What the task requires => Repeat every line of the listing below without changes, leaving the pictures out of your answer.

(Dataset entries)
----------------------------------------

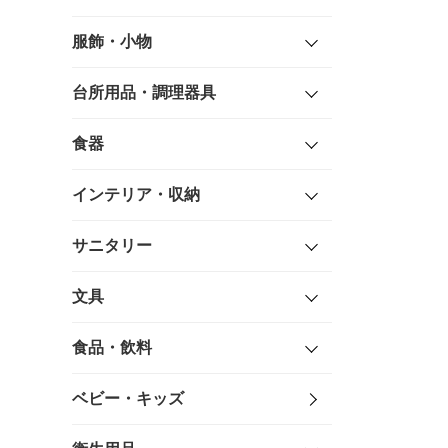
服飾・小物
台所用品・調理器具
食器
インテリア・収納
サニタリー
文具
食品・飲料
ベビー・キッズ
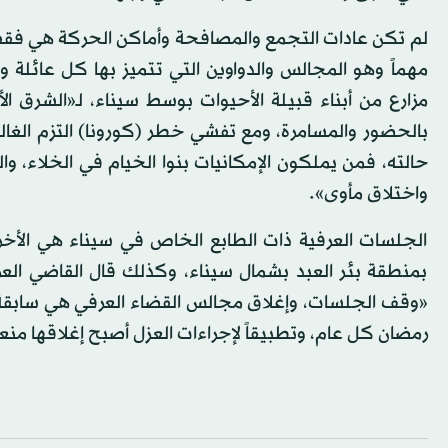
لم تكن عادات التجمع والمصافحة وأماكن الحركة هي فقط ما
مهماً وهو المجالس والدواوين التي تتميز بها كل عائلة
مزارع من أبناء قبيلة الأحيوات بوسط سيناء، لـ«الشرق ا
بالحضور والمسامرة، ومع تفشي خطر (كورونا) التزم الغالب
حالته، فمن يملكون الإمكانيات بنوا الخيام في الخلاء، 
واختلاق مأوى».
الجلسات العرفية ذات الطابع الخاص في سيناء هي الأخر
بمنطقة بئر العبد بشمال سيناء، وكذلك قال القاضي الع
«وقف الجلسات، وإغلاق مجالس القضاء العرفي هي سابق
رمضان كل عام، وتطبيقاً لإجراءات العزل أصبح إغلاقها منعاً 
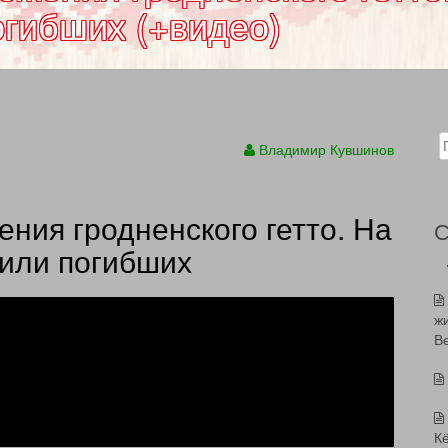
огибших (+видео)
Sear
Владимир Кувшинов
ения гродненского гетто. На
или погибших
ж
В
К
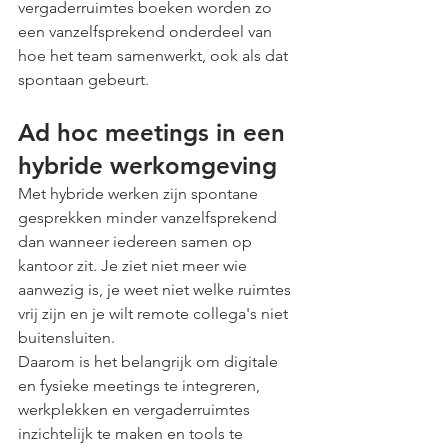
vergaderruimtes boeken worden zo 
een vanzelfsprekend onderdeel van 
hoe het team samenwerkt, ook als dat 
spontaan gebeurt.
Ad hoc meetings in een 
hybride werkomgeving
Met hybride werken zijn spontane 
gesprekken minder vanzelfsprekend 
dan wanneer iedereen samen op 
kantoor zit. Je ziet niet meer wie 
aanwezig is, je weet niet welke ruimtes 
vrij zijn en je wilt remote collega's niet 
buitensluiten.
Daarom is het belangrijk om digitale 
en fysieke meetings te integreren, 
werkplekken en vergaderruimtes 
inzichtelijk te maken en tools te 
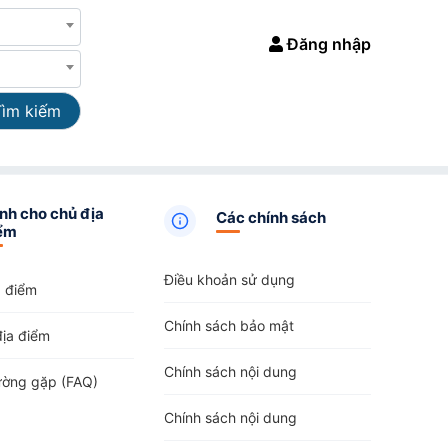
Đăng nhập
Tìm kiếm
nh cho chủ địa
Các chính sách
ểm
Điều khoản sử dụng
a điểm
Chính sách bảo mật
địa điểm
Chính sách nội dung
ường gặp (FAQ)
Chính sách nội dung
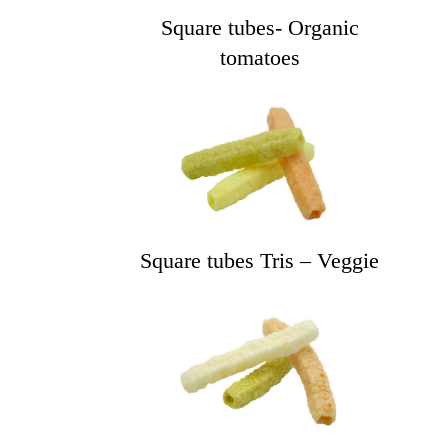
Square tubes- Organic
tomatoes
Square tubes Tris – Veggie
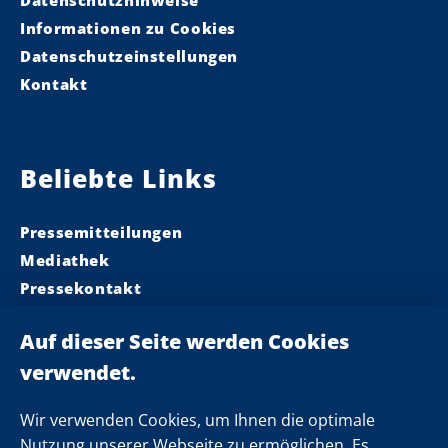
Datenschutzhinweise
Informationen zu Cookies
Datenschutzeinstellungen
Kontakt
Beliebte Links
Pressemitteilungen
Mediathek
Pressekontakt
Ministerpräsident
Landeskabinett
Einsamkeit
Newsletter
Wir verwenden Cookies, um Ihnen die optimale
Nutzung unserer Webseite zu ermöglichen. Es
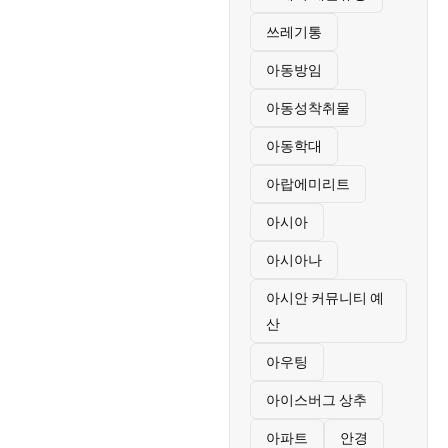
쓰레기통
아동방임
아동성착취물
아동학대
아랍에미리트
아시아
아시아나
아시안 커뮤니티 예
산
아우팅
아이스버그 상추
아파트
안경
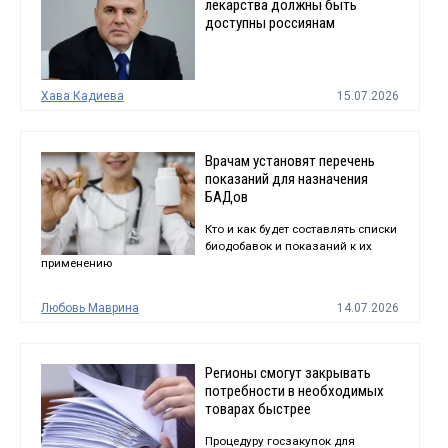
лекарства должны быть
доступны россиянам
Хава Кадиева
15.07.2026
Врачам установят перечень
показаний для назначения
БАДов
Кто и как будет составлять списки
биодобавок и показаний к их
применению
Любовь Маврина
14.07.2026
Регионы смогут закрывать
потребности в необходимых
товарах быстрее
Процедуру госзакупок для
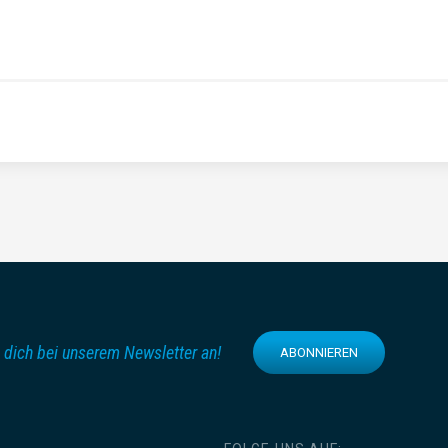
 dich bei unserem Newsletter an!
ABONNIEREN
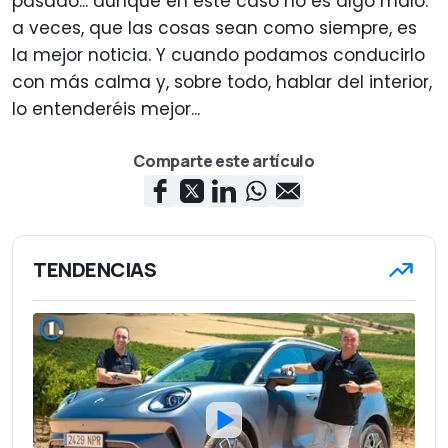
pasado... aunque en este caso no es algo malo:
a veces, que las cosas sean como siempre, es
la mejor noticia. Y cuando podamos conducirlo
con más calma y, sobre todo, hablar del interior,
lo entenderéis mejor...
Comparte este artículo
TENDENCIAS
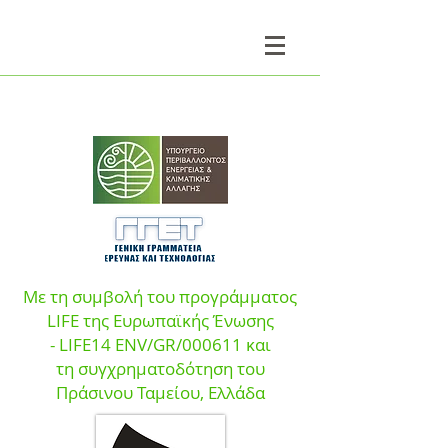
Με τη συμβολή του προγράμματος
LIFE της Ευρωπαϊκής Ένωσης
- LIFE14 ENV/GR/000611 και
τη
συγχρηματοδότηση του
Πράσινου Ταμεί
ου, Ελλάδα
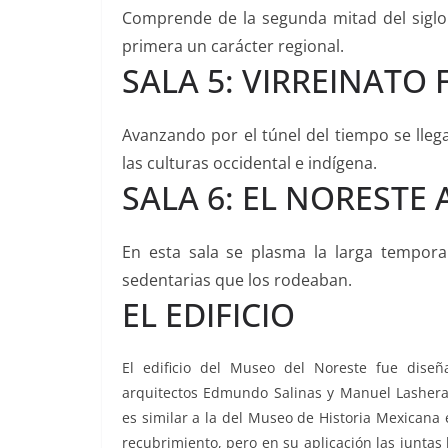
Comprende de la segunda mitad del siglo 
primera un carácter regional.
SALA 5: VIRREINATO
Avanzando por el túnel del tiempo se llega
las culturas occidental e indígena.
SALA 6: EL NORESTE
En esta sala se plasma la larga tempora
sedentarias que los rodeaban.
EL EDIFICIO
El edificio del Museo del Noreste fue diseñ
arquitectos Edmundo Salinas y Manuel Lashera
es similar a la del Museo de Historia Mexicana 
recubrimiento, pero en su aplicación las juntas 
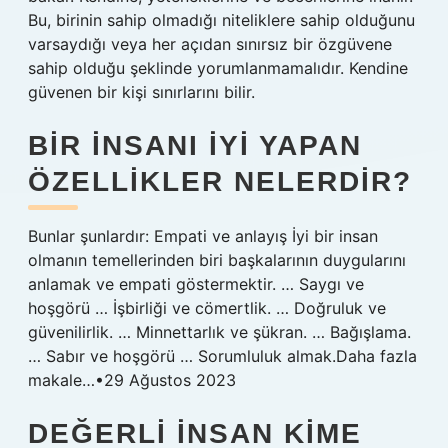
Bu, birinin sahip olmadığı niteliklere sahip olduğunu
varsaydığı veya her açıdan sınırsız bir özgüvene
sahip olduğu şeklinde yorumlanmamalıdır. Kendine
güvenen bir kişi sınırlarını bilir.
BIR INSANI IYI YAPAN
ÖZELLIKLER NELERDIR?
Bunlar şunlardır: Empati ve anlayış İyi bir insan
olmanın temellerinden biri başkalarının duygularını
anlamak ve empati göstermektir. … Saygı ve
hoşgörü … İşbirliği ve cömertlik. … Doğruluk ve
güvenilirlik. … Minnettarlık ve şükran. … Bağışlama.
… Sabır ve hoşgörü … Sorumluluk almak.Daha fazla
makale…•29 Ağustos 2023
DEĞERLI INSAN KIME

----------------------------------------

Exercise output =>
服飾・小物
台所用品・調理器具
食器
インテリア・収納
サニタリー
文具
食品・飲料
ベビー・キッズ
لم تكن عادات التجمع والمصافحة وأماكن الحركة هي فقط ما
مهماً وهو المجالس والدواوين التي تتميز بها كل عائلة
مزارع من أبناء قبيلة الأحيوات بوسط سيناء، لـ«الشرق ا
بالحضور والمسامرة، ومع تفشي خطر (كورونا) التزم الغالب
حالته، فمن يملكون الإمكانيات بنوا الخيام في الخلاء، 
واختلاق مأوى».
الجلسات العرفية ذات الطابع الخاص في سيناء هي الأخر
بمنطقة بئر العبد بشمال سيناء، وكذلك قال القاضي الع
«وقف الجلسات، وإغلاق مجالس القضاء العرفي هي سابق
رمضان كل عام، وتطبيقاً لإجراءات العزل أصبح إغلاقها منعاً 
огибших (+видео)
Sear
Владимир Кувшинов
ения гродненского гетто. На
или погибших
ж
В
К
vergaderruimtes boeken worden zo 
een vanzelfsprekend onderdeel van 
hoe het team samenwerkt, ook als dat 
spontaan gebeurt.
Ad hoc meetings in een 
hybride werkomgeving
Met hybride werken zijn spontane 
gesprekken minder vanzelfsprekend 
dan wanneer iedereen samen op 
kantoor zit. Je ziet niet meer wie 
aanwezig is, je weet niet welke ruimtes 
vrij zijn en je wilt remote collega's niet 
buitensluiten.
Daarom is het belangrijk om digitale 
en fysieke meetings te integreren, 
werkplekken en vergaderruimtes 
inzichtelijk te maken en tools te 
Đăng nhập
Tìm kiếm
nh cho chủ địa
Các chính sách
ểm
Điều khoản sử dụng
a điểm
Chính sách bảo mật
địa điểm
Chính sách nội dung
ường gặp (FAQ)
Chính sách nội dung
Square tubes- Organic
tomatoes
Square tubes Tris – Veggie
Datenschutzhinweise
Informationen zu Cookies
Datenschutzeinstellungen
Kontakt
Beliebte Links
Pressemitteilungen
Mediathek
Pressekontakt
Ministerpräsident
Landeskabinett
Einsamkeit
Newsletter
Wir verwenden Cookies, um Ihnen die optimale
Nutzung unserer Webseite zu ermöglichen. Es
쓰레기통
아동방임
아동성착취물
아동학대
아랍에미리트
아시아
아시아나
아시안 커뮤니티 예
산
아우팅
아이스버그 상추
아파트
안경
лекарства должны быть
доступны россиянам
Хава Кадиева
15.07.2026
Врачам установят перечень
показаний для назначения
БАДов
Кто и как будет составлять списки
биодобавок и показаний к их
применению
Любовь Маврина
14.07.2026
Регионы смогут закрывать
потребности в необходимых
товарах быстрее
Процедуру госзакупок для
 dich bei unserem Newsletter an!
ABONNIEREN
pasado... aunque en este caso no es algo malo:
a veces, que las cosas sean como siempre, es
la mejor noticia. Y cuando podamos conducirlo
con más calma y, sobre todo, hablar del interior,
lo entenderéis mejor...
Comparte este artículo
TENDENCIAS
Με τη συμβολή του προγράμματος
LIFE της Ευρωπαϊκής Ένωσης
- LIFE14 ENV/GR/000611 και
τη
συγχρηματοδότηση του
Πράσινου Ταμεί
ου, Ελλάδα
Comprende de la segunda mitad del siglo 
primera un carácter regional.
SALA 5: VIRREINATO
Avanzando por el túnel del tiempo se llega
las culturas occidental e indígena.
SALA 6: EL NORESTE
En esta sala se plasma la larga tempora
sedentarias que los rodeaban.
EL EDIFICIO
El edificio del Museo del Noreste fue diseñ
arquitectos Edmundo Salinas y Manuel Lashera
es similar a la del Museo de Historia Mexicana 
recubrimiento, pero en su aplicación las juntas 
Bu, birinin sahip olmadığı niteliklere sahip olduğunu
varsaydığı veya her açıdan sınırsız bir özgüvene
sahip olduğu şeklinde yorumlanmamalıdır. Kendine
güvenen bir kişi sınırlarını bilir.
BIR INSANI IYI YAPAN
ÖZELLIKLER NELERDIR?
Bunlar şunlardır: Empati ve anlayış İyi bir insan
olmanın temellerinden biri başkalarının duygularını
anlamak ve empati göstermektir. … Saygı ve
hoşgörü … İşbirliği ve cömertlik. … Doğruluk ve
güvenilirlik. … Minnettarlık ve şükran. … Bağışlama.
… Sabır ve hoşgörü … Sorumluluk almak.Daha fazla
makale…•29 Ağustos 2023
DEĞERLI INSAN KIME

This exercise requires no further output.